«Sono stato il primo a rendersi conto che il sistema organizzativo interno del M5S non poteva reggere alla prova di governo». Giorgio Trizzino, deputato palermitano, è soddisfatto dell’esito della consultazione su Rousseau sull’eliminazione del vincolo del doppio mandato e alleanze coi partiti. Da tempi non sospetti, questo medico palermitano di estrazione moderata finito nelle liste grilline alle ultime elezioni politiche predica la riforma organizzativa del Movimento.

Lei fa risalire l’esigenza di cambiare le strutture decisionali al fallimento dell’esperienza di governo con la Lega. Come mai?
Un conto è affrontare dall’opposizione i grandi temi, altro è fare politica e dover gestire il confronto su questioni importanti dal punto di vista della maggioranza. Non solo i rapporti sono diversi, è differente il metodo. L’esperienza con Salvini era frutto di una speranza infranta. Qualcuno nel M5S pensava che le due forze che più nettamente si ponevano all’opposizione potessero governare insieme. Questo non è accaduto. La forza più reazionaria, la Lega, non ha retto questo impatto.

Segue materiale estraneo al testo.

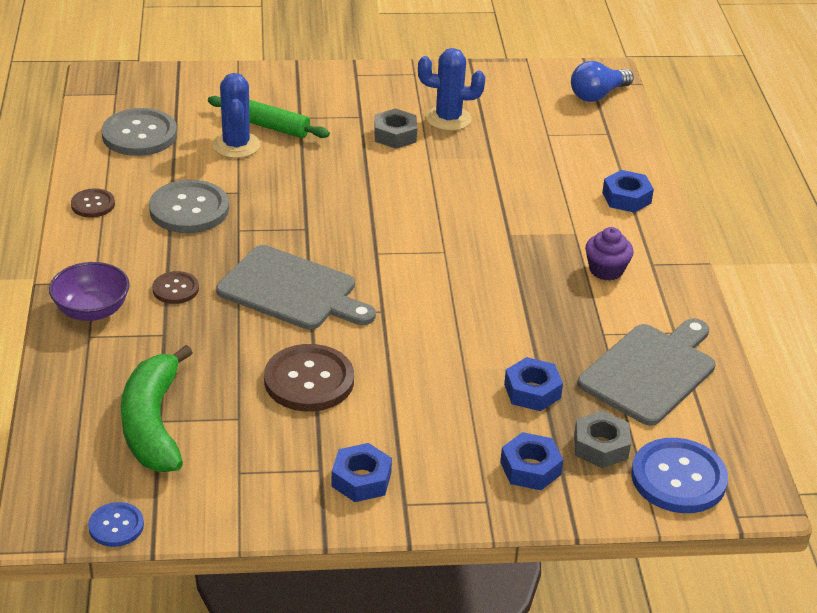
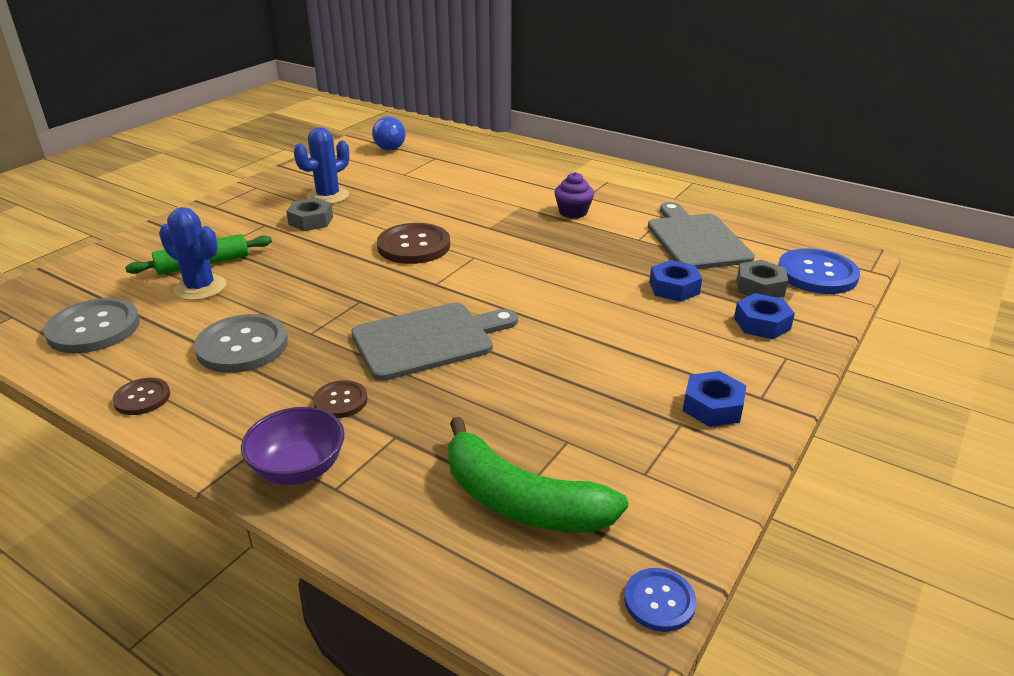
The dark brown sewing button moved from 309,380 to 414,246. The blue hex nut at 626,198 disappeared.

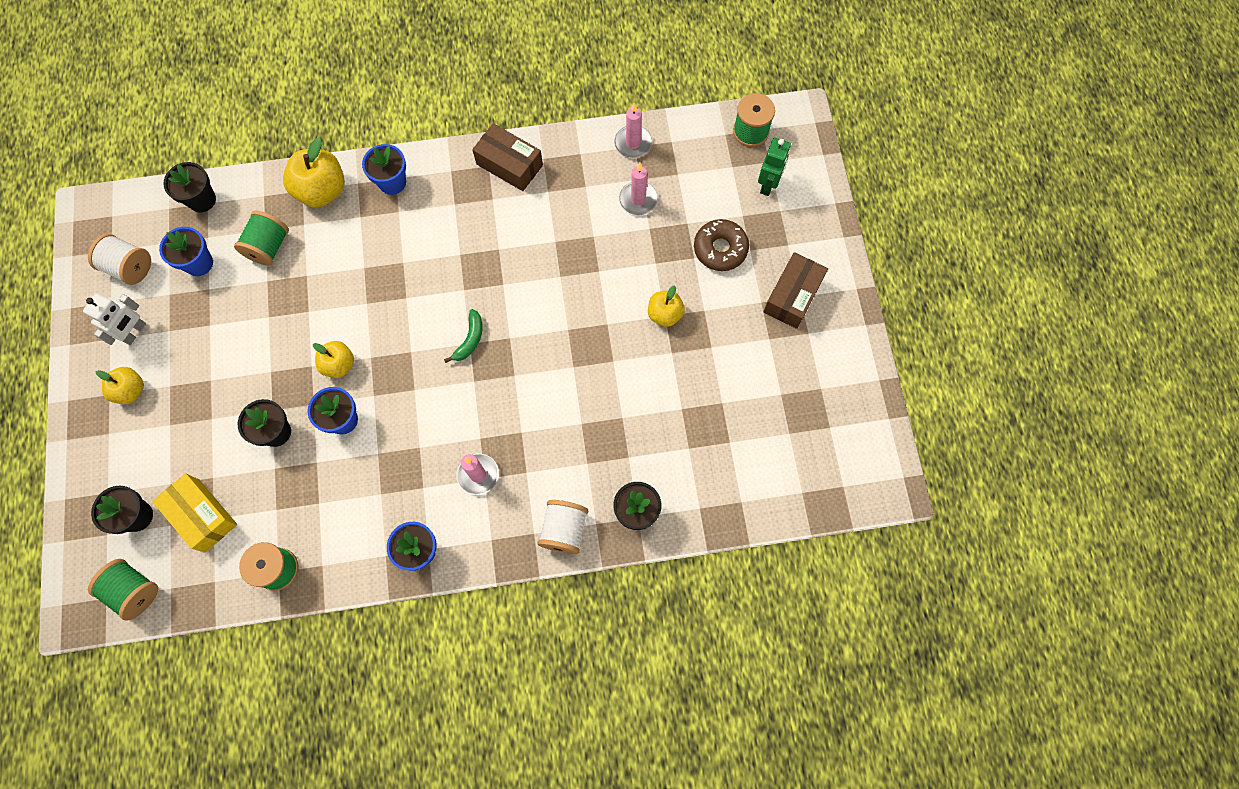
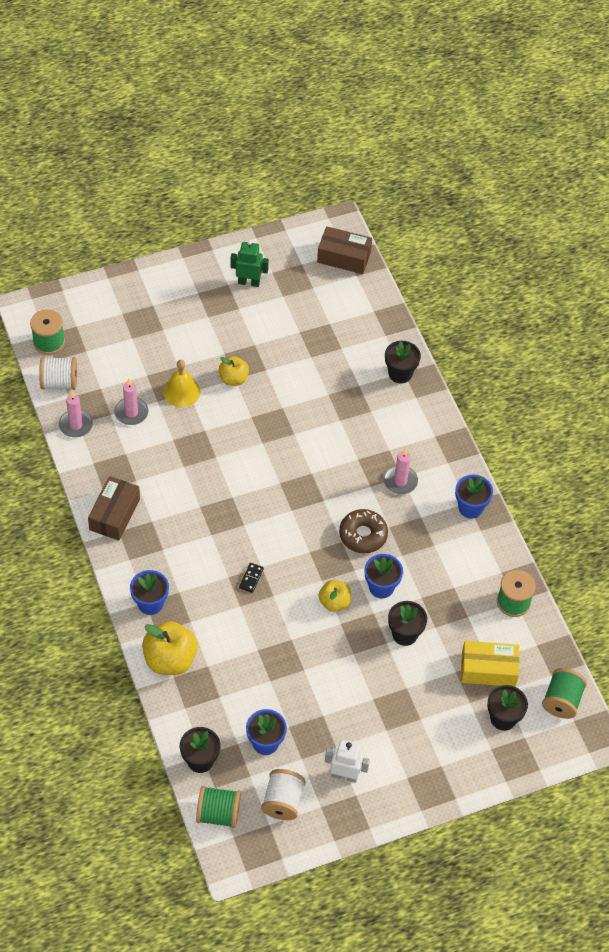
The white reel of thread moved from 564,530 to 59,382. The golden bell at 181,391 appeared. The leaf-green reel of thread moved from 268,247 to 218,813. The leaf-green robot figure moved from 768,184 to 249,282. The black domino piece at 251,578 appeared. The dark brown package moved from 792,296 to 344,257. The dark brown glazed donut moved from 720,249 to 363,535. The golden package at 202,515 turned 60 degrees clockwise. The golden apple fruit at 131,390 disappeared. The leaf-green toy banana at 470,339 disappeared.

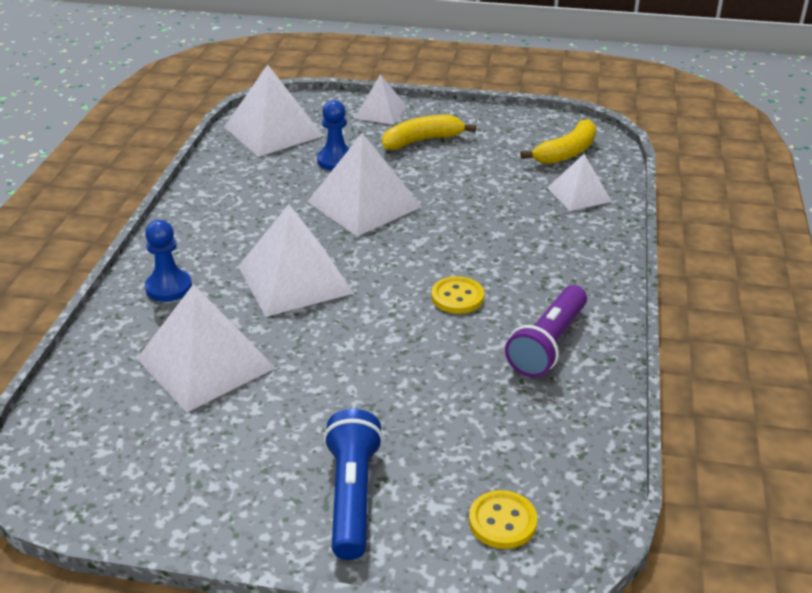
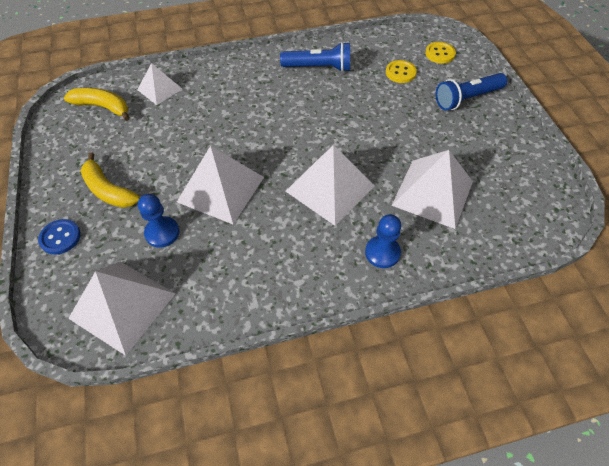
The white pyramid shape at 381,112 was replaced by the blue sewing button at 60,237. The royal purple flashlight at 548,344 became the blue flashlight at 318,67. The golden sewing button moved from 457,297 to 400,72.

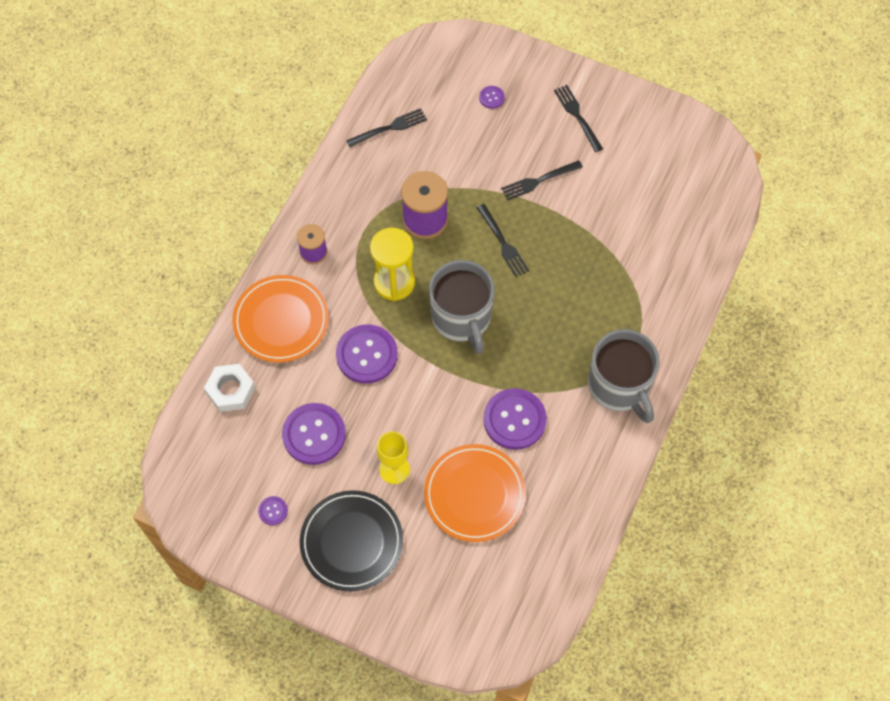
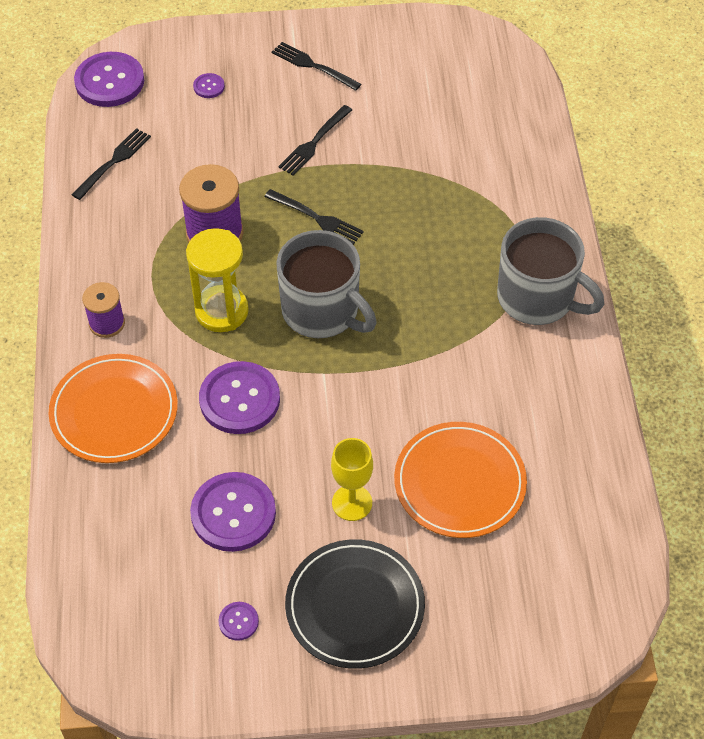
The royal purple sewing button moved from 514,420 to 109,81. The white hex nut at 230,390 disappeared.

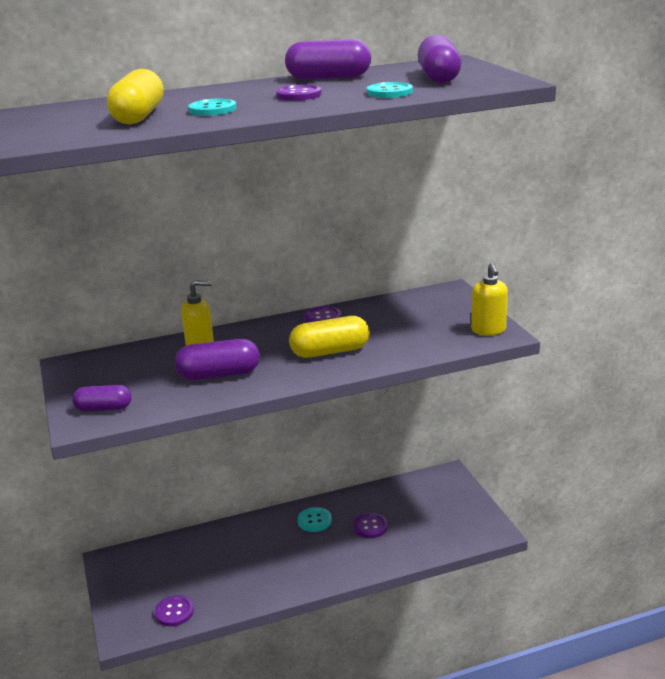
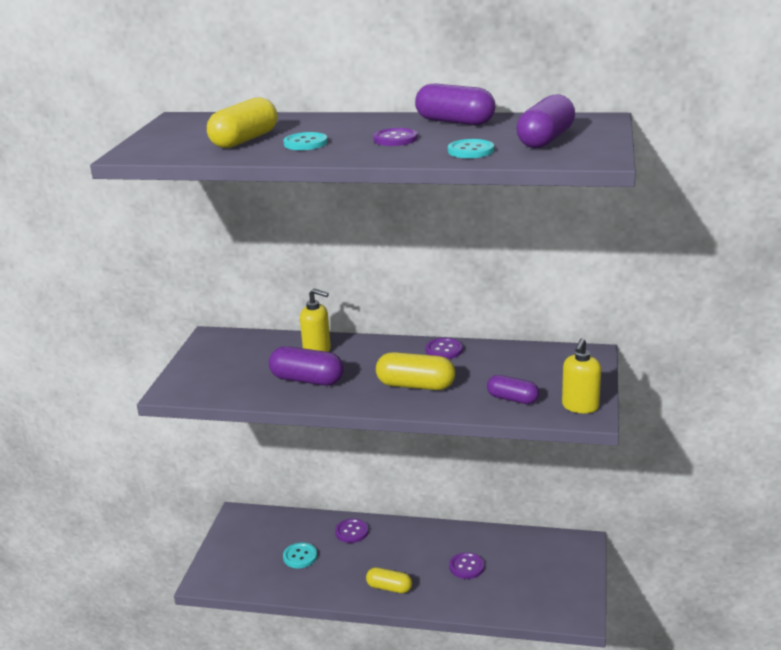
The turquoise sewing button moved from 314,521 to 300,556. The royal purple sewing button moved from 174,612 to 351,532. The golden pill at 389,588 appeared. The royal purple pill moved from 104,408 to 512,399.

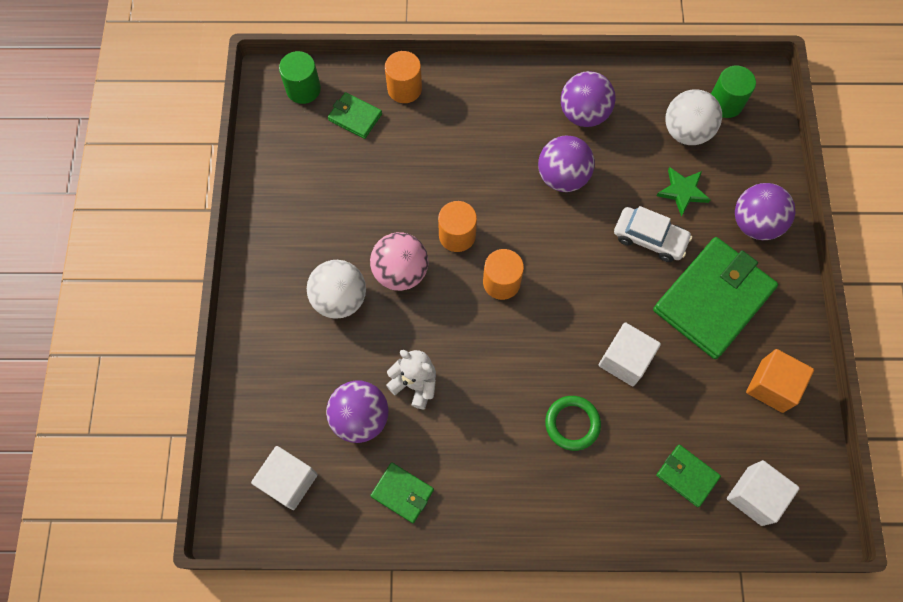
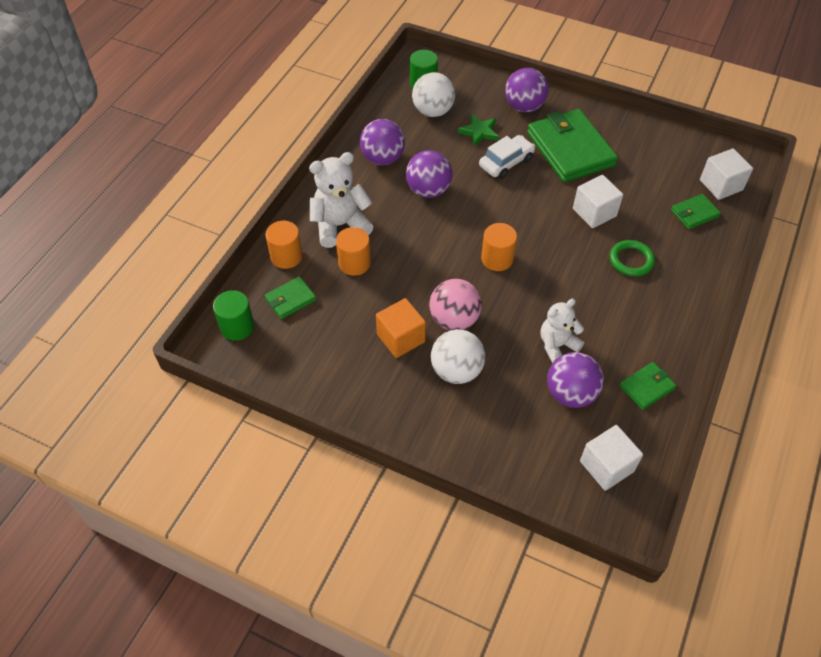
The white teddy at 340,225 appeared. The bright orange solid cylinder moved from 457,235 to 354,263. The bright orange cube moved from 772,386 to 401,338.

Ma il M5S è rimasto in mezzo al guado.

In che modo il voto degli iscritti a Rousseau ha a che fare con questo percorso?
Lo stesso Luigi Di Maio ha riconosciuto che le cose si modificano. Il voto di ieri certifica la consapevolezza del fatto che chi governa e riesce a farlo bene deve potere andare avanti. Questo principio vale ancora di più per i consiglieri comunali, che operano in prima linea. Non c’era motivo che dovessero all’improvviso andarsene a casa. Lo dico io che sono al di sopra di ogni sospetto: mi trovo alla prima legislatura e probabilmente qui mi fermerò.

Ci sta dicendo che il vincolo dei due mandati salterà anche per i parlamentari?
Lo dico con molta schiettezza: non c’è nessun tabù, non lo vedo come un fatto impossibile. Il doppio mandato non è adeguato ai tempi.

Questo voto rafforza o indebolisce Conte?
Ho letto che secondo alcuni lo indebolirebbe, ma non riesco a capirne le motivazioni. Un voto di questo tipo ci indirizza verso un’alleanza fisiologica. Dell’alleanza con la Lega dicevo prima. Invece, in quest’anno di governo col Pd, pur tra diffidenze e conflitti pregressi, le cose sono andate meglio.

Abbiamo di fronte un salto di qualità nei rapporti col Pd?
Quale potrebbe essere la ragione per cui non guardare a questo alleato di governo in modo diverso? Nessun partito avrà mai la forza di andare da solo al governo. Forse dobbiamo immaginare un superamento degli schemi politici attuali, pensare a un’alleanza molto più ampia contro una destra retrograda.

Non trova però che la forzatura di Raggi aumenti anche le tensioni nella maggioranza di governo? Ieri Nicola Zingaretti diceva che non sosterrà mai la sindaca uscente.
Non penso che sia giusto porre veti sulle persone. In questo caso sbaglia il Pd. Si potrebbe immaginare un programma diverso insieme a una persona che non ha amministrato male. Se Raggi si unisse a una forza di sinistra potrebbe fare meglio. E il fatto che Raggi abbia dato in anticipo la sua disponibilità può facilitare il percorso.

Secondo alcuni suoi colleghi, anche di primo piano, i temi fondamentali oggetto di questa consultazione dovevano essere affrontati agli Stati generali e non sulla piattaforma di Casaleggio. Che ne pensa?
Il risultato elimina ogni polemica. Ma riconosco che abbiamo l’esigenza di dare vita a un momento assembleare, che proponga un nuovo M5S. Dobbiamo darci un’organizzazione che non sia quella del capo unico politico. Penso a un partito aperto, che guardi alla vecchia repubblica dei partiti con le segreterie e il segretario e che tenga insieme le diverse posizioni che coesistono all’interno. Bisogna fare presto.